Когда добежал до крайних, упал бородой в пыль и промеж чьих-то ног смотрел и
слушал, как с шипением и треском улетает в небо жизнь, вся жизнь, что от самого
сызмальства и до сегодня, и до завтра, и теперь уже до самой смерти — вся жизнь! Целиком!
Исплаканная жена рядом опустилась на землю, но не прислонясь, а только рядом.
Сквозь огневое рычание вдруг чей-то визг психотный — какой-то мужик с лопатой
выплясывает под самой жарой, лопатой машет, люди от него шарахнулись, чуть не
затаптывая лежащего на земле Андрюху... Жена руки вперед выставила защищая...

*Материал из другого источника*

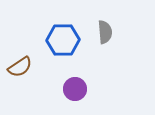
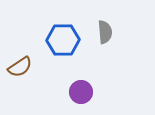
purple circle: moved 6 px right, 3 px down
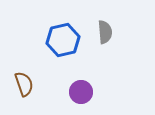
blue hexagon: rotated 12 degrees counterclockwise
brown semicircle: moved 4 px right, 17 px down; rotated 75 degrees counterclockwise
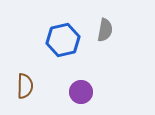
gray semicircle: moved 2 px up; rotated 15 degrees clockwise
brown semicircle: moved 1 px right, 2 px down; rotated 20 degrees clockwise
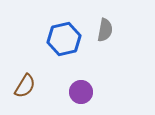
blue hexagon: moved 1 px right, 1 px up
brown semicircle: rotated 30 degrees clockwise
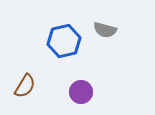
gray semicircle: rotated 95 degrees clockwise
blue hexagon: moved 2 px down
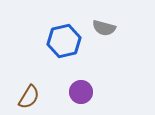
gray semicircle: moved 1 px left, 2 px up
brown semicircle: moved 4 px right, 11 px down
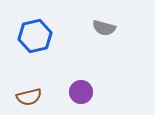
blue hexagon: moved 29 px left, 5 px up
brown semicircle: rotated 45 degrees clockwise
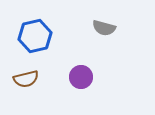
purple circle: moved 15 px up
brown semicircle: moved 3 px left, 18 px up
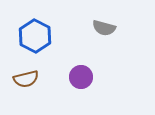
blue hexagon: rotated 20 degrees counterclockwise
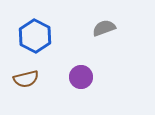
gray semicircle: rotated 145 degrees clockwise
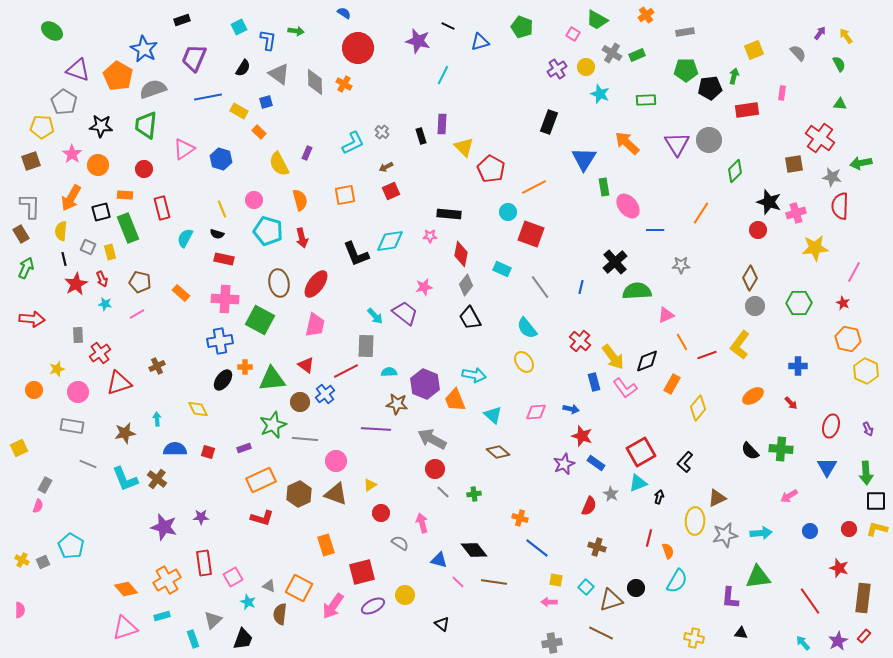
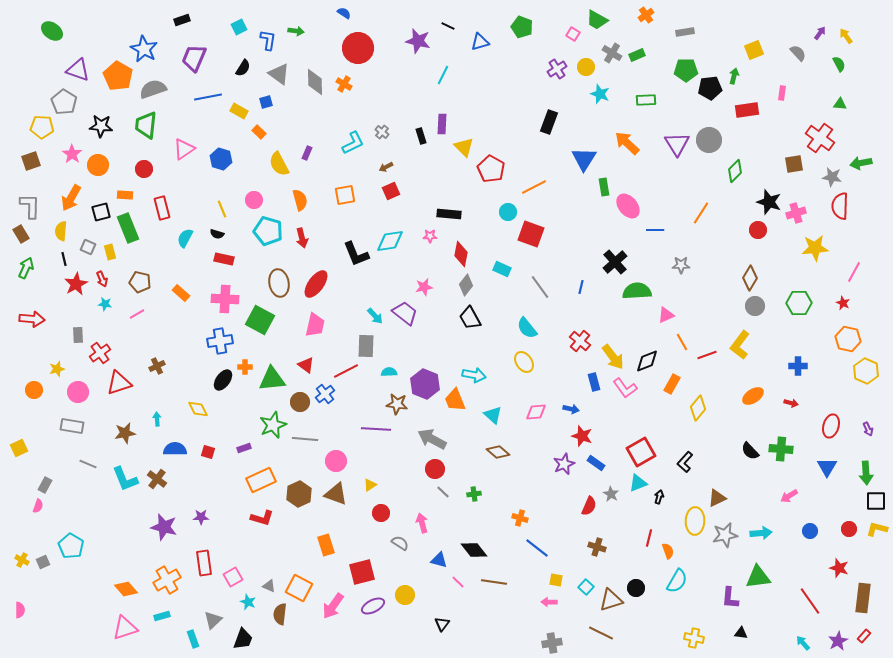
red arrow at (791, 403): rotated 32 degrees counterclockwise
black triangle at (442, 624): rotated 28 degrees clockwise
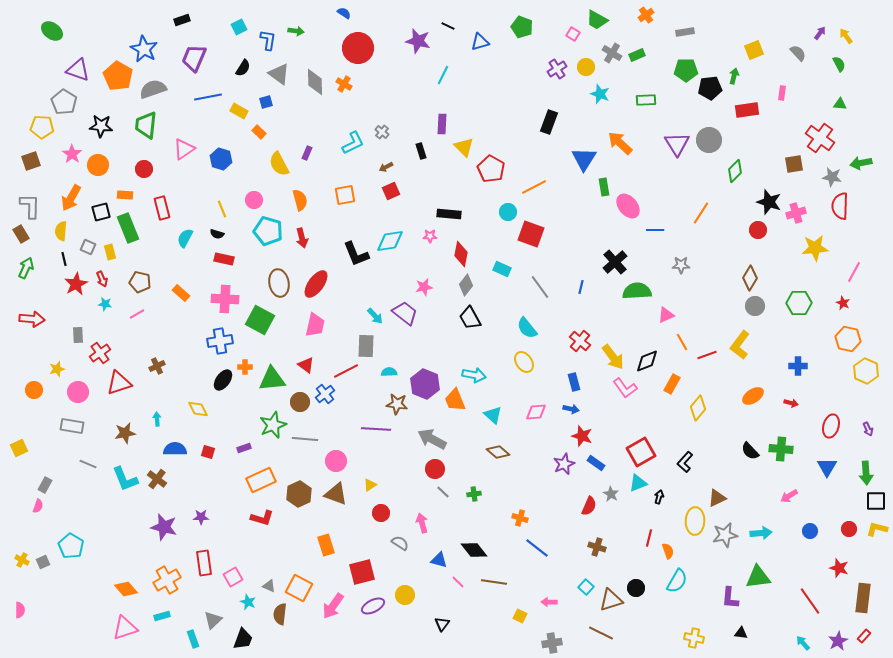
black rectangle at (421, 136): moved 15 px down
orange arrow at (627, 143): moved 7 px left
blue rectangle at (594, 382): moved 20 px left
yellow square at (556, 580): moved 36 px left, 36 px down; rotated 16 degrees clockwise
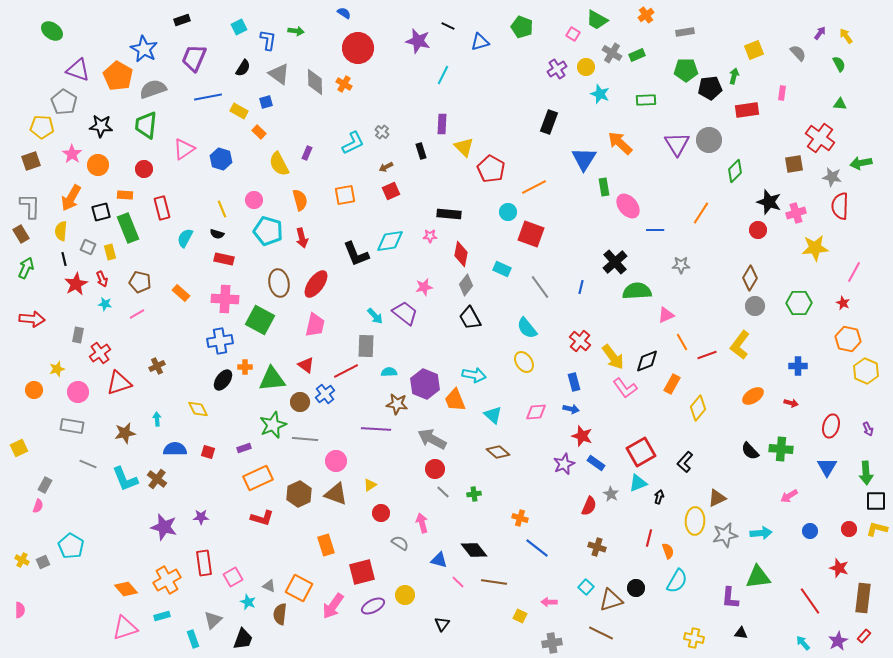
gray rectangle at (78, 335): rotated 14 degrees clockwise
orange rectangle at (261, 480): moved 3 px left, 2 px up
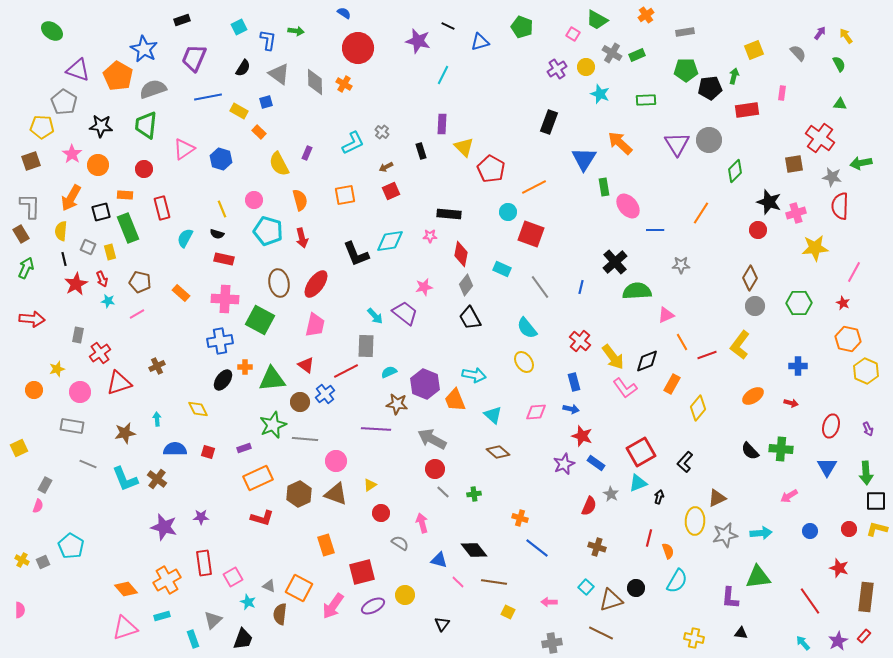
cyan star at (105, 304): moved 3 px right, 3 px up
cyan semicircle at (389, 372): rotated 21 degrees counterclockwise
pink circle at (78, 392): moved 2 px right
brown rectangle at (863, 598): moved 3 px right, 1 px up
yellow square at (520, 616): moved 12 px left, 4 px up
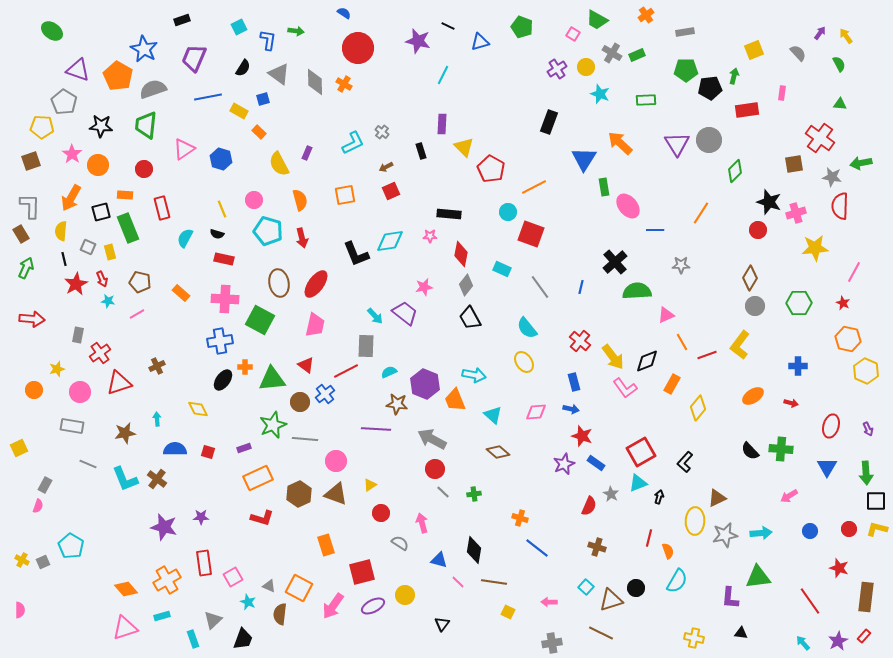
blue square at (266, 102): moved 3 px left, 3 px up
black diamond at (474, 550): rotated 48 degrees clockwise
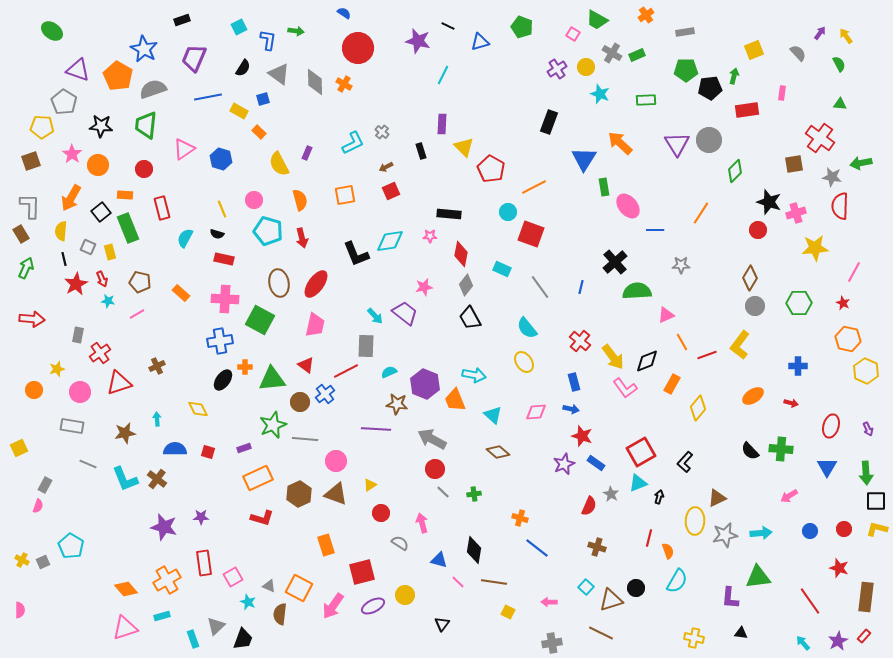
black square at (101, 212): rotated 24 degrees counterclockwise
red circle at (849, 529): moved 5 px left
gray triangle at (213, 620): moved 3 px right, 6 px down
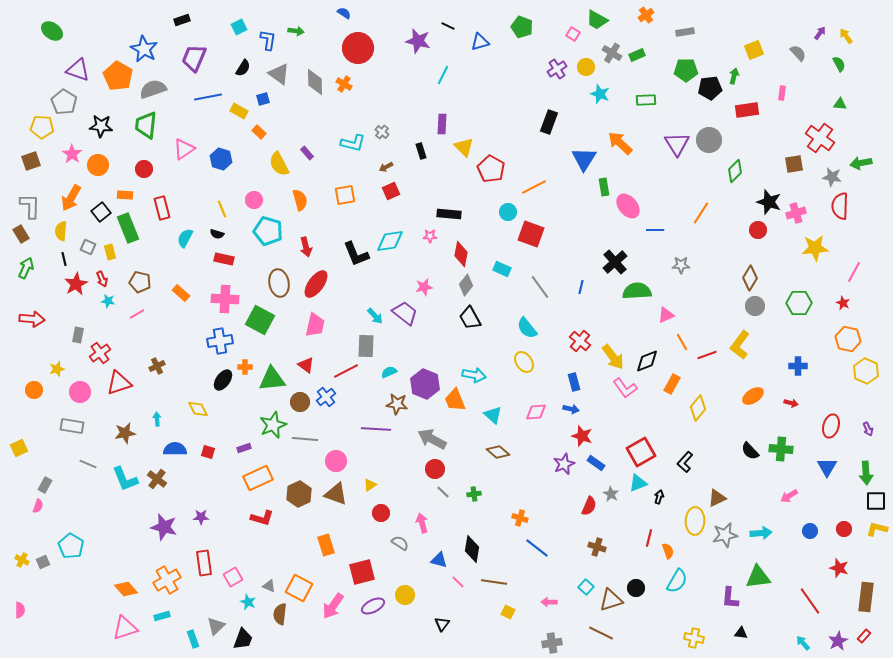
cyan L-shape at (353, 143): rotated 40 degrees clockwise
purple rectangle at (307, 153): rotated 64 degrees counterclockwise
red arrow at (302, 238): moved 4 px right, 9 px down
blue cross at (325, 394): moved 1 px right, 3 px down
black diamond at (474, 550): moved 2 px left, 1 px up
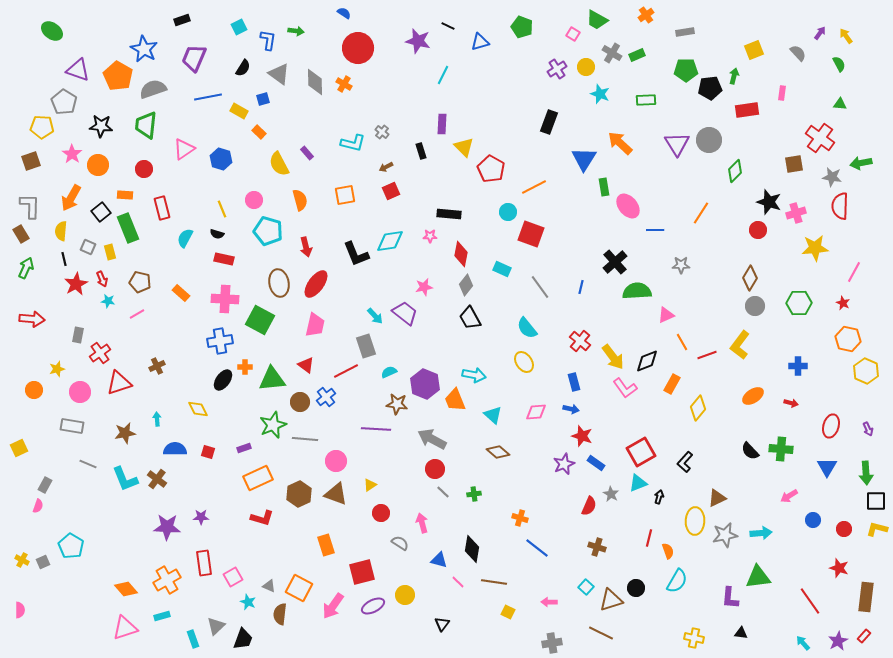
gray rectangle at (366, 346): rotated 20 degrees counterclockwise
purple star at (164, 527): moved 3 px right; rotated 12 degrees counterclockwise
blue circle at (810, 531): moved 3 px right, 11 px up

А псих-то... Это ж Санька!
Первая мысль — ладно, хоть живой... Но вторая... Поднялся, расталкивая всех,
к нему, прыгающему козлом. Разобрал, что орет. «Гори, гори ясно, чтобы не
погасло...». И лопатой машет, будто невидимые головы срубает. Хватанул его за
плечо, развернул к себе — ну, конечно, в стельку, а глаза озверелые, как
медяки-пятаки круглые, красные то ли сами по себе, то ли от пожарища.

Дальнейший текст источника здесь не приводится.